■ What is expected
The lines to copy run from the one containing "ผลการวิจัยสรุปได้ดังนี้" to the end of the records below; repeat them exactly and include nothing else.

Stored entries
──────

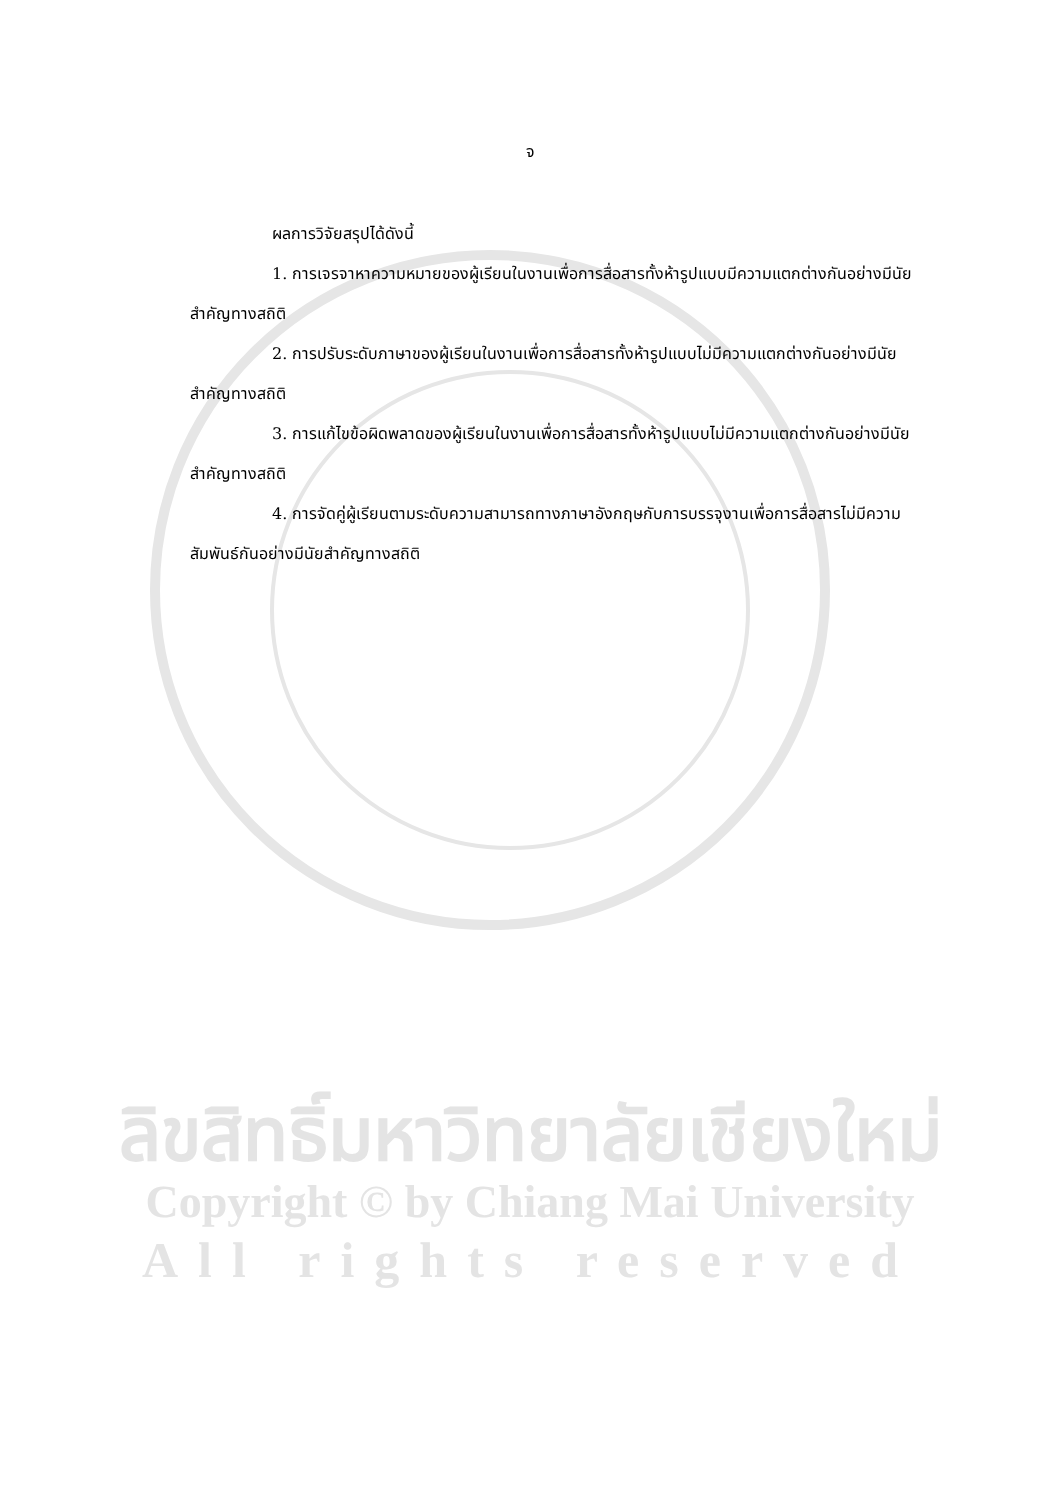จ
ผลการวิจัยสรุปได้ดังนี้
1. การเจรจาหาความหมายของผู้เรียนในงานเพื่อการสื่อสารทั้งห้ารูปแบบมีความแตกต่างกันอย่างมีนัยสำคัญทางสถิติ
2. การปรับระดับภาษาของผู้เรียนในงานเพื่อการสื่อสารทั้งห้ารูปแบบไม่มีความแตกต่างกันอย่างมีนัยสำคัญทางสถิติ
3. การแก้ไขข้อผิดพลาดของผู้เรียนในงานเพื่อการสื่อสารทั้งห้ารูปแบบไม่มีความแตกต่างกันอย่างมีนัยสำคัญทางสถิติ
4. การจัดคู่ผู้เรียนตามระดับความสามารถทางภาษาอังกฤษกับการบรรจุงานเพื่อการสื่อสารไม่มีความสัมพันธ์กันอย่างมีนัยสำคัญทางสถิติ
ลิขสิทธิ์มหาวิทยาลัยเชียงใหม่
Copyright © by Chiang Mai University
All rights reserved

──────

■ Worked solution
ผลการวิจัยสรุปได้ดังนี้
1. การเจรจาหาความหมายของผู้เรียนในงานเพื่อการสื่อสารทั้งห้ารูปแบบมีความแตกต่างกันอย่างมีนัยสำคัญทางสถิติ
2. การปรับระดับภาษาของผู้เรียนในงานเพื่อการสื่อสารทั้งห้ารูปแบบไม่มีความแตกต่างกันอย่างมีนัยสำคัญทางสถิติ
3. การแก้ไขข้อผิดพลาดของผู้เรียนในงานเพื่อการสื่อสารทั้งห้ารูปแบบไม่มีความแตกต่างกันอย่างมีนัยสำคัญทางสถิติ
4. การจัดคู่ผู้เรียนตามระดับความสามารถทางภาษาอังกฤษกับการบรรจุงานเพื่อการสื่อสารไม่มีความสัมพันธ์กันอย่างมีนัยสำคัญทางสถิติ
ลิขสิทธิ์มหาวิทยาลัยเชียงใหม่
Copyright © by Chiang Mai University
All rights reserved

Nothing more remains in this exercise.